0

I have a table with Long Words like 'Condemnation' and 'Income' in column A, and Shorter Words such as 'Con' and 'Come' in column B.

I'd like to create a cell to the right which will search through the 'LONG WORD' column if it contains the text of the 'SHORTER WORD' column and print them as a pair.

I only need it to return the first instance it comes across as it goes down.

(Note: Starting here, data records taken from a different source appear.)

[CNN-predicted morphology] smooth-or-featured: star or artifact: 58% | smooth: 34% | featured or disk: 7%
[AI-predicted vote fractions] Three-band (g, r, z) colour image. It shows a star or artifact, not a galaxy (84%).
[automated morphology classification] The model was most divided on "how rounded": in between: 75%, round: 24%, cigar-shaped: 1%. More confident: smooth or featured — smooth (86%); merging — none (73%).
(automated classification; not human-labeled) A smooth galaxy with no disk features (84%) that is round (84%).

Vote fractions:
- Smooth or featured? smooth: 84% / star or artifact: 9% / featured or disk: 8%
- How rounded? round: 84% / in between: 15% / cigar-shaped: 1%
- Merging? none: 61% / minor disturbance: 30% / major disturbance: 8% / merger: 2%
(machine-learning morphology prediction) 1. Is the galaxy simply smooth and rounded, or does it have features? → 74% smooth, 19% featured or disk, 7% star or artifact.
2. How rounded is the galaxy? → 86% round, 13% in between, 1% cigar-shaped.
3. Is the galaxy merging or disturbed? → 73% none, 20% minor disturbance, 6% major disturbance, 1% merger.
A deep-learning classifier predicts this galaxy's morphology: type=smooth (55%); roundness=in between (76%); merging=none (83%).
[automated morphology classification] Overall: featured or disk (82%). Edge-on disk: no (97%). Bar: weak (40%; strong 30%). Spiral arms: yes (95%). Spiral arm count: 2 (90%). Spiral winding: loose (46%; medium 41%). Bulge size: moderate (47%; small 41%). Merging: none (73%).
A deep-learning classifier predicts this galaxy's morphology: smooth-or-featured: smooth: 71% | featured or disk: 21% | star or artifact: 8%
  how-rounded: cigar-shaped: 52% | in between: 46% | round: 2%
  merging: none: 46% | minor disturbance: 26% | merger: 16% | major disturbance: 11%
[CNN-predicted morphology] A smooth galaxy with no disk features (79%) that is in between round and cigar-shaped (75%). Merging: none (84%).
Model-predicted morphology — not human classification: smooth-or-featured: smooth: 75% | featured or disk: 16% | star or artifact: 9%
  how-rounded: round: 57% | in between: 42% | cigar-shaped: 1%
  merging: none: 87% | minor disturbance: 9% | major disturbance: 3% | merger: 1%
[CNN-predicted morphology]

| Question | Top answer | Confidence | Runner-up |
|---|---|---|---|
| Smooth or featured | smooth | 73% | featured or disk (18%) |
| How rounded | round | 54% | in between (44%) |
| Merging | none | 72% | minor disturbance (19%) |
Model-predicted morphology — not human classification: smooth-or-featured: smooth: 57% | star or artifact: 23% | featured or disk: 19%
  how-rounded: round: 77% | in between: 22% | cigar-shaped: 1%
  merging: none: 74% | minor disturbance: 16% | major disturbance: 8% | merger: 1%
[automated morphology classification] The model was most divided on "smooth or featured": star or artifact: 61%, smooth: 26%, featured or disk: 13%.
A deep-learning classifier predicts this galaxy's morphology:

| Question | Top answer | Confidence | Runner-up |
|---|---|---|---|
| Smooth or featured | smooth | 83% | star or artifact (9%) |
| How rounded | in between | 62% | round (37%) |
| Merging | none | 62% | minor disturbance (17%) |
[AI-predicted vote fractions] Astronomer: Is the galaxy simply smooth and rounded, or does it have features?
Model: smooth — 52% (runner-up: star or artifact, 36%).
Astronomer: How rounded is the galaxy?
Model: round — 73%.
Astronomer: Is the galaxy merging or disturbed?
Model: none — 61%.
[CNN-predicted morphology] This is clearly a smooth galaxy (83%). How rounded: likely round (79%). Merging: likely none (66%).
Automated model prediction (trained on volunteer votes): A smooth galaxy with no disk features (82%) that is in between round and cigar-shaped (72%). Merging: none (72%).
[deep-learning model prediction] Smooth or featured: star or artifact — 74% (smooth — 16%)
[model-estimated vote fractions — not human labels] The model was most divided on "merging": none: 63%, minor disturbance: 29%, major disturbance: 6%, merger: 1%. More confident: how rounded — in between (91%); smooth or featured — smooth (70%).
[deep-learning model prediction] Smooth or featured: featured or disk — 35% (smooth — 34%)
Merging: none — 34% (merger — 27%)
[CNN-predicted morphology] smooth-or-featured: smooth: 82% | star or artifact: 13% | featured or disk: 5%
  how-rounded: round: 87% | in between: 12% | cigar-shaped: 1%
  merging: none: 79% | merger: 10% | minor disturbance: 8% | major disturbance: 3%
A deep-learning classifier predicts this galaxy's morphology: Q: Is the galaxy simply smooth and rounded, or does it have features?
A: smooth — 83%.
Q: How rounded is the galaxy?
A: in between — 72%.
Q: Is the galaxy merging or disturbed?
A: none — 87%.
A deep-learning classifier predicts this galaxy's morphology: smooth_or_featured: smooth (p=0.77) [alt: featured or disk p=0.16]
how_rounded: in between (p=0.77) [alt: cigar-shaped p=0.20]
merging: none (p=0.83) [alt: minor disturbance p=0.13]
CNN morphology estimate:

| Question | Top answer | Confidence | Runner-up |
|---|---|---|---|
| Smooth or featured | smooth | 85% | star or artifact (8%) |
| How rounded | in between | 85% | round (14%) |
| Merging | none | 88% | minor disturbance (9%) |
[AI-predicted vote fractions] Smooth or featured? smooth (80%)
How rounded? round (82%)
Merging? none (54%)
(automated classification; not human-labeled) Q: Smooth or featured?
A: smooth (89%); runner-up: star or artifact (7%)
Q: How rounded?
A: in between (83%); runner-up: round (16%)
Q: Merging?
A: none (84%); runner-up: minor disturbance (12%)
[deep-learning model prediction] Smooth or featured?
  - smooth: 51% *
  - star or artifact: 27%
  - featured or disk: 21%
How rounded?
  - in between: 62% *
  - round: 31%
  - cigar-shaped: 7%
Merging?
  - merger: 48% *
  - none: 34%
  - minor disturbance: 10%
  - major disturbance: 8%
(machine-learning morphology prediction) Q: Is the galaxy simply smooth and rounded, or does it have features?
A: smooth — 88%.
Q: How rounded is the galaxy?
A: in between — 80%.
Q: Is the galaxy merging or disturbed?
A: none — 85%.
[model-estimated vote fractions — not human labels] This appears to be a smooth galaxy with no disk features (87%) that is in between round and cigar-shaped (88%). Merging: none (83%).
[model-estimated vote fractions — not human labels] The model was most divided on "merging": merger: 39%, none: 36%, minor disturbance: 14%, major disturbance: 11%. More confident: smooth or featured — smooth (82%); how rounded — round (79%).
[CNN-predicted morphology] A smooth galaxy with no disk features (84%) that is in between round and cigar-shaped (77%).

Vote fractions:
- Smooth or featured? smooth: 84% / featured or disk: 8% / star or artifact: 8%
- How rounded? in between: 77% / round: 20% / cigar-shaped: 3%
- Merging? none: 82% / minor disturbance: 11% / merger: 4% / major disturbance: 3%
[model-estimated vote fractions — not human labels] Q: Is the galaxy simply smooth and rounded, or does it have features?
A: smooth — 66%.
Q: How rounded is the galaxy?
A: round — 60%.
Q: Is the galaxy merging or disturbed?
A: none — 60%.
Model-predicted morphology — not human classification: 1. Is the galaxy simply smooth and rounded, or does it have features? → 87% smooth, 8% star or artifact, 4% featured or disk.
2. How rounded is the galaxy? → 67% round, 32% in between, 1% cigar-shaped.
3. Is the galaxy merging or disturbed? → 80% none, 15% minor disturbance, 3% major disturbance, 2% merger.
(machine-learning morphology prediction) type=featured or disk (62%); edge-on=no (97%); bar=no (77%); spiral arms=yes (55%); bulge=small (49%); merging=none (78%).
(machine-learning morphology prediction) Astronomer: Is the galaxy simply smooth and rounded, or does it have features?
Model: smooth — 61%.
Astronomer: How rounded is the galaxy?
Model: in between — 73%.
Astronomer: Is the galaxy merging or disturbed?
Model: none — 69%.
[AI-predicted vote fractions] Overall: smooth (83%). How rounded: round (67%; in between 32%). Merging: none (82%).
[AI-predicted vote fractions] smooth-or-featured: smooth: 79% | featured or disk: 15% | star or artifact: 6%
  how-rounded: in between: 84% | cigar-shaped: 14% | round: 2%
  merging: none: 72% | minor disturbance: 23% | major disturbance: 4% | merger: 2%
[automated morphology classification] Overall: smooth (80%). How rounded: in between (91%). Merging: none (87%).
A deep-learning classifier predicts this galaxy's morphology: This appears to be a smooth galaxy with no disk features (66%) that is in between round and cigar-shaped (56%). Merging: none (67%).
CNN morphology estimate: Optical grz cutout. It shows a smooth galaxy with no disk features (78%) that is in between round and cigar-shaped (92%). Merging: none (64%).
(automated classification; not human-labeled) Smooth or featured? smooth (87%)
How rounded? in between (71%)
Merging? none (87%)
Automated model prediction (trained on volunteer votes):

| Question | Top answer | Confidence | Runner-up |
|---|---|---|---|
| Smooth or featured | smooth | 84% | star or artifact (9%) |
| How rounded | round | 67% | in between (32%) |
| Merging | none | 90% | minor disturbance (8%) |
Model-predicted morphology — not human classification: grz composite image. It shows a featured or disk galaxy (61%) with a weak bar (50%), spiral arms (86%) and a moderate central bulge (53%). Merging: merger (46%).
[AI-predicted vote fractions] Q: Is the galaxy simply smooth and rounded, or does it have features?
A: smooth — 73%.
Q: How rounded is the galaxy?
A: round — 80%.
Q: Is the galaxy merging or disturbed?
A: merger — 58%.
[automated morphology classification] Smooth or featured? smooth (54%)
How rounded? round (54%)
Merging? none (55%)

I have looked at various MATCH and LOOKUP commands, but none seem quite to be able to do the 'return one matching word from a whole column' bit.

Thanks

Tardy

tardy pigeon
  • 225
  • 6
  • 18
  • 1
    It would help if you could include an example spreadsheet with some sample data in it. Out of curiosity, would a script based solution work for you, or do you need this to be a spreadsheet function? – Douglas Gaskell Apr 23 '16 at 21:07
  • @douglasg14b Sorry, didn't realise you could @ reply here! I'd be happy to try a script-based solution. I've been messing around with ROW and SORT and even REGEXREPLACE but to no avail! – tardy pigeon Apr 24 '16 at 08:51
  • I'll see if I can throw together a script based solution for you when I get up. If you can provide a small sample of your data in a public sheet that would be great. Otherwise I'll have to make assumptions on how it's laid out. – Douglas Gaskell Apr 24 '16 at 09:43
  • Add some sample of the input data and the result that you expect. – Rubén Apr 24 '16 at 15:28

4 Answers4

1

I've thrown together a script based solution for you. Other solutions that require a formula on every line where you might have partials will end up bogging down the sheet by quite a bit for large data sets. This should generate a range of matches after a couple seconds for data several tens of thousands of rows long.

Note: Since you opted to not provide a sample dataset, I had to assume how it's laid out. However, this will work regardless of where your columns are, as long as they are titled as Full Words, Partials, and Matches.

Link to spreadsheet (Must be signed into a google account to use the button): Google Sheet

Just click the Get Matches button to have it generate the matches.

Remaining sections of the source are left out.